The excessive use of chemicals as pesticides to eradicate plant pathogens causes environmental pollution as well as makes the pathogens to become resistant to chemical pesticides. The toxicity of the chemicals and their accumulation in plants or soil has harmful effects on humans and the biosphere (Aboutorabi 2018). Use of biocontrol agents like T. harzianum and actinomycetes are considered as ecologically sustainable and safe crop protection solutions (Khare and Upadhyay 2009; Muthukumar et al. 2011). Extensive researches are being executed in the world to sustain and enhance the health of ecosystems and to confront fungicidal resistant pathogens. The value of the global biopesticide market is expected to reach $4556.37 Million by 2019, at a compound annual growth rate of 15.30% from 2014 to 2019. Such growth can be attained by the increasing concerns on the influence of residues and reckless use of synthetic chemical pesticides and the increasing importance of pests and pathogens, emergence of new invasive species, and pesticide-resistant strains of pests and also the effect of changing climatic conditions.
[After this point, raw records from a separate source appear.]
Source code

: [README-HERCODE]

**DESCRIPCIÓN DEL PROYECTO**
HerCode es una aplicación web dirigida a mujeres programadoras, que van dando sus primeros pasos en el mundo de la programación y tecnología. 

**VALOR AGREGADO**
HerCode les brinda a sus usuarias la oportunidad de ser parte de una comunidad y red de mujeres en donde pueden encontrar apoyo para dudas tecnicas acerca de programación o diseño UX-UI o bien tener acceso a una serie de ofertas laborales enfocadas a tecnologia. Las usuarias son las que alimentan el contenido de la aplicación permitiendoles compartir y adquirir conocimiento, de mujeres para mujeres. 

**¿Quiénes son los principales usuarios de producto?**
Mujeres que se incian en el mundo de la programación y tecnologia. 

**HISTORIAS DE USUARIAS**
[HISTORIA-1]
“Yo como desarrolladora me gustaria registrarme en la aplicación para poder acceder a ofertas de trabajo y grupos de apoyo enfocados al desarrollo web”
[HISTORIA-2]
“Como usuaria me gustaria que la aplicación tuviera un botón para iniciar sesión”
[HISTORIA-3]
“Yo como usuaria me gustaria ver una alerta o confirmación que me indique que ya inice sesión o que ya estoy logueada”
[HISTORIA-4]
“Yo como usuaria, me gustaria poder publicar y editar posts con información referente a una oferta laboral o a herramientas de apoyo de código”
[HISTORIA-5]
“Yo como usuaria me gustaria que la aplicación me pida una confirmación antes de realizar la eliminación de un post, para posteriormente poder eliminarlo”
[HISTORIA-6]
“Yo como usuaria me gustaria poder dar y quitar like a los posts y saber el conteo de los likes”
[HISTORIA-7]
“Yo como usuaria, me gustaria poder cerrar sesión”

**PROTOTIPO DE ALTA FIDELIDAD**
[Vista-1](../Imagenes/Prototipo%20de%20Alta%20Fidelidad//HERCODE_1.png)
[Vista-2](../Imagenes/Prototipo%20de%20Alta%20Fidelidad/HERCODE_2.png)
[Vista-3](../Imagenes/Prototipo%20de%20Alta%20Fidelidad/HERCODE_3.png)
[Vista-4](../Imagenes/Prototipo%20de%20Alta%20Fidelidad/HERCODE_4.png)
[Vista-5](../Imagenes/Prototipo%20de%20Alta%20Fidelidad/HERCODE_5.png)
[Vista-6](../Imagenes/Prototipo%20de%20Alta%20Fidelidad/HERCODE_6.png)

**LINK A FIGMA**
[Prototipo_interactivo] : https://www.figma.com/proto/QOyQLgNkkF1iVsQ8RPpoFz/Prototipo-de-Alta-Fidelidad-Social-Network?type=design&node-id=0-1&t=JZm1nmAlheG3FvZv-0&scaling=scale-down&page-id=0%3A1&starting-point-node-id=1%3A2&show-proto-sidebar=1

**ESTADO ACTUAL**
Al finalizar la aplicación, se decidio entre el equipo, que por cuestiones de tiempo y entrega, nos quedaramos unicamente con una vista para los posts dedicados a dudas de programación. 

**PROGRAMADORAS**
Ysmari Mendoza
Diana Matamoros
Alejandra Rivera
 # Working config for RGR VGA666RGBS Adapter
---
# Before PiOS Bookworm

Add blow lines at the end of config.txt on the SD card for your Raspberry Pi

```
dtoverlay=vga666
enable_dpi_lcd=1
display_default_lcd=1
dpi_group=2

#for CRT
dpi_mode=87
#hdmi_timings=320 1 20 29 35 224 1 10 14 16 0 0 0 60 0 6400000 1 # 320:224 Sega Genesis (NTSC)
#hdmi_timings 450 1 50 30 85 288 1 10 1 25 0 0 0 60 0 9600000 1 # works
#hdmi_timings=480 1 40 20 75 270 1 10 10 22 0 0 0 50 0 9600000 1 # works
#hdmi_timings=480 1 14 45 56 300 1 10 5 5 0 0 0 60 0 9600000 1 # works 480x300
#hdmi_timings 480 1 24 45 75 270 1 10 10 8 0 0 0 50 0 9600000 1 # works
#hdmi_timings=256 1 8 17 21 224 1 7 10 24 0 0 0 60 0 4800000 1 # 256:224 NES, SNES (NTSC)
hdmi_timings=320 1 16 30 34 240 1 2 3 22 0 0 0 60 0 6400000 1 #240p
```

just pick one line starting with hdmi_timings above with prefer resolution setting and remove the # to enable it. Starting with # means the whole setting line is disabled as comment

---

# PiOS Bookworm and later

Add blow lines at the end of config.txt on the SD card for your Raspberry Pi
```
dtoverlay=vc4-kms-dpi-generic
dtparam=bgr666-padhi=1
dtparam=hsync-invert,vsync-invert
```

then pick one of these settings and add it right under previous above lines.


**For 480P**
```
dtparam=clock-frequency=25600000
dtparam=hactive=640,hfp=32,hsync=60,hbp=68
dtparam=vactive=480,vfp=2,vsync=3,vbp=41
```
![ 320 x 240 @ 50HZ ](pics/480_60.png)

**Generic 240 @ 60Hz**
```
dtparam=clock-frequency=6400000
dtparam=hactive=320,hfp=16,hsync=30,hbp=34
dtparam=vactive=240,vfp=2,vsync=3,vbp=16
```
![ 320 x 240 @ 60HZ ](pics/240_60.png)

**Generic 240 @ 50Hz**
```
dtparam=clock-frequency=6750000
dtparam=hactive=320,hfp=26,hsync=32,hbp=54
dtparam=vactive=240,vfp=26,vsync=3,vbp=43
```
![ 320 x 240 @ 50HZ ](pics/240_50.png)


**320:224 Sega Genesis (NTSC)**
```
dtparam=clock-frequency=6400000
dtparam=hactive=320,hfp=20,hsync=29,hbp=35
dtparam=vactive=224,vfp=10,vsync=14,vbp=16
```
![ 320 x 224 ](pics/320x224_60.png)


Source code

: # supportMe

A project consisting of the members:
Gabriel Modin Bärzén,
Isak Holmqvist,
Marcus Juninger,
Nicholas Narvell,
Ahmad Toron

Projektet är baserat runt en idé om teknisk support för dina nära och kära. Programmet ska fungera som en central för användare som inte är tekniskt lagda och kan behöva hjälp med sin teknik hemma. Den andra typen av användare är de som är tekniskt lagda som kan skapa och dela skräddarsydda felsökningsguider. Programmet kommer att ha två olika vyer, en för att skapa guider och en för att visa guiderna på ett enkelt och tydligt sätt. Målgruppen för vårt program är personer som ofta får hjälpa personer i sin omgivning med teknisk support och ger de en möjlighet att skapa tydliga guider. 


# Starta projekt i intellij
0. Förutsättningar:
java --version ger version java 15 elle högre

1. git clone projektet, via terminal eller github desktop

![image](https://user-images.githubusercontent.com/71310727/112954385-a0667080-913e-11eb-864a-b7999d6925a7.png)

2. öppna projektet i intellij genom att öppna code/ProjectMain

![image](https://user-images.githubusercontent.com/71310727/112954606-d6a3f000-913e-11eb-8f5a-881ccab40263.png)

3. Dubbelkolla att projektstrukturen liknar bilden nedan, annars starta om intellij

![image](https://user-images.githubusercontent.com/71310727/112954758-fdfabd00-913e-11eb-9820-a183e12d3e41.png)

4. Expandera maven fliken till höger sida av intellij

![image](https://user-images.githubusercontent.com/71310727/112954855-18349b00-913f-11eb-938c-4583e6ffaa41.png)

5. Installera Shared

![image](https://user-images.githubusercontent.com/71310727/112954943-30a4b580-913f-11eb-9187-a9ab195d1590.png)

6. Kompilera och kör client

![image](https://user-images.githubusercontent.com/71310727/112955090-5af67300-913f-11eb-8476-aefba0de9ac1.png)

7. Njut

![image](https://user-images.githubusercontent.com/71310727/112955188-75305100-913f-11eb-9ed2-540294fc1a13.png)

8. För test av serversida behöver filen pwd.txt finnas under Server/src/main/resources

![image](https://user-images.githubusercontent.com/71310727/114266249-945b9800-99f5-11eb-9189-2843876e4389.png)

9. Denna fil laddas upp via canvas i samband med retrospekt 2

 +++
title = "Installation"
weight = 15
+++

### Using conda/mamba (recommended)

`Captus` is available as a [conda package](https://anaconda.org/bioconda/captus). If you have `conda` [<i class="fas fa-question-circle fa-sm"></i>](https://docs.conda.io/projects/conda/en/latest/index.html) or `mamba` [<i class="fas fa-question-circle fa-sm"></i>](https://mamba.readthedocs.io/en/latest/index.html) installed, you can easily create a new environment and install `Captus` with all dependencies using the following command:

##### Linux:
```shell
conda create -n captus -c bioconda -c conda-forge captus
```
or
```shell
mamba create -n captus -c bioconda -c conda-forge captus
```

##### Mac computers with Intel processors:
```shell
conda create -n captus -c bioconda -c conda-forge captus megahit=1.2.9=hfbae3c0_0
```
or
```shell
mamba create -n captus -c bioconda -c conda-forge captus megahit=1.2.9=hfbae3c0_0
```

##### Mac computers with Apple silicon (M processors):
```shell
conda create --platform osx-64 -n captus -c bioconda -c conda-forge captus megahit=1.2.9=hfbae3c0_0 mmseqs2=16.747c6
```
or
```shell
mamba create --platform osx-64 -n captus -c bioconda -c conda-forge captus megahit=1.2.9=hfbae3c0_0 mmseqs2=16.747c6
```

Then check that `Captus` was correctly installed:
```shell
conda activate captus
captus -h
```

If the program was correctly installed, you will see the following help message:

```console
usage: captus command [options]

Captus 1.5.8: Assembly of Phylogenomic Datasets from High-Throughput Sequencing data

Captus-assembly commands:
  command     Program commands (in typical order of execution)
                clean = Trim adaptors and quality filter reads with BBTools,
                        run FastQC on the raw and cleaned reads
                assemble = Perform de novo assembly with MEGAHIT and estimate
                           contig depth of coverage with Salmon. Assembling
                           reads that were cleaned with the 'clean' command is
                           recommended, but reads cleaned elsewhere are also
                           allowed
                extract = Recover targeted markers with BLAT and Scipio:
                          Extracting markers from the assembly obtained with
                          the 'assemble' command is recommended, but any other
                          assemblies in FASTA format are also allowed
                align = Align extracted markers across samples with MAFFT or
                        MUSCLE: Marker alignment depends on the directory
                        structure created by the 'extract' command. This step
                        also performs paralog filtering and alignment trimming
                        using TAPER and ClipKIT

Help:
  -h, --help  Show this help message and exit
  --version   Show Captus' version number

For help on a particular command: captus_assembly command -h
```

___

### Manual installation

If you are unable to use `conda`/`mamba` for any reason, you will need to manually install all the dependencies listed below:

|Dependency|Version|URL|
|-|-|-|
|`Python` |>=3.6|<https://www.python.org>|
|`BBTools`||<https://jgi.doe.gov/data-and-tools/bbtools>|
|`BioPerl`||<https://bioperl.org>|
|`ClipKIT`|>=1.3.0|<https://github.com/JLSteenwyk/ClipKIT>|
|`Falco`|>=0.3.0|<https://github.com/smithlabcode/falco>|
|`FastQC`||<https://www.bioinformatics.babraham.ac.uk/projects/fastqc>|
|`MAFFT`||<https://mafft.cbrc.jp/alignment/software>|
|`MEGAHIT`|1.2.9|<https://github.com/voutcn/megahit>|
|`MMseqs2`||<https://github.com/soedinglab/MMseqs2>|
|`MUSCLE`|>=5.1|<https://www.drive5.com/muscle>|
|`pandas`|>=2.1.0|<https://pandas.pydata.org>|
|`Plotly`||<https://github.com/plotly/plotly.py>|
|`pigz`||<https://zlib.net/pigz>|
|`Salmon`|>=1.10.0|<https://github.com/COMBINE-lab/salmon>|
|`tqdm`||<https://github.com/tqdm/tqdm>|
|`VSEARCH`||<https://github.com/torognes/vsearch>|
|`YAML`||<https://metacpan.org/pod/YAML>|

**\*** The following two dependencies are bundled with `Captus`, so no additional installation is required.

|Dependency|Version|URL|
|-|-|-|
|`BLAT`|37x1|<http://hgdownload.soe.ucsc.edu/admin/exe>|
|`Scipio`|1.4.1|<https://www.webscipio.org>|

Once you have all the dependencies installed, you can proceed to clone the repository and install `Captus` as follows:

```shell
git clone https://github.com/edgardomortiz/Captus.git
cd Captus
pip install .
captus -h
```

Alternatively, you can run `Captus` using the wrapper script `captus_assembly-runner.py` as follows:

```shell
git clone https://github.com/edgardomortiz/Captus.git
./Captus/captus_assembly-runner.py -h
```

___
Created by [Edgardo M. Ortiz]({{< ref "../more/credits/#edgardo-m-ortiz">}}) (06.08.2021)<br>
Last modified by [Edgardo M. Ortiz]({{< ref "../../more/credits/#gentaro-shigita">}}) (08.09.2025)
Enhancing resistance in plants is the most potent strategy to prevent biotic losses in crops. Beneficial microbes in the rhizosphere could induce systemic resistance in plants by enhancing the defensive capacity of the plant (Conrath et al. 2015). Trichoderma, the most studied mycoparasite vary in host range and produce structures for attachment on the pathogen and kill their hosts (pathogens) by producing cell wall degrading enzymes alone or in combination with antimicrobial secondary metabolites (Nygren et al. 2018). A synergistic transcription of various genes involved in cell wall degradation was also reported for Trichoderma atroviride in interaction with B. cinerea and Phytophthora capsici (Reithner et al. 2011). Benhamou and Chet (1997) reported that Trichoderma exhibit predatory behavior under nutrient-limited conditions. It produces a range of enzymes that are directed against cell walls of pathogenic fungi. For example, sometimes Trichoderma sp. does not directly attack the plant pathogen, whereas it produces chitinase to parasitize the pathogen in which the chitinase genes of Trichoderma sp. were activated by the decreased concentration of cellulose. Heydari and Pessarakali (2010) defined Trichoderma as a potential elicitor of plant host defenses. According to Lo et al. (1997) soil application of T. harzianum significantly reduced Pythium blight, root rot, and brown patch disease and also reduced the foliar phases of plant diseases by the spray application. T. harzianum strain can survive on plant phylloplane which is also a desirable trait for biocontrol agents against foliar pathogens. In the study of biological control of Pythium root rot in broccoli by El-Mohamedy (2012) reported that T. harzianum could successfully reduce P.ultimum (100%) by in vitro and 88% of disease reduction in pot experiment studies. Küçükyumuk et al. (2014), reported that the combined application of Zinc with G. intraradices could control the P. deliense induced seedling rot disease in cucumber under pot conditions. Therefore, our study also suggests that soil application of T. harzianum and S. albulus during post-monsoon season could be effectively used as a management strategy in reducing the intensity of yellowing in black pepper.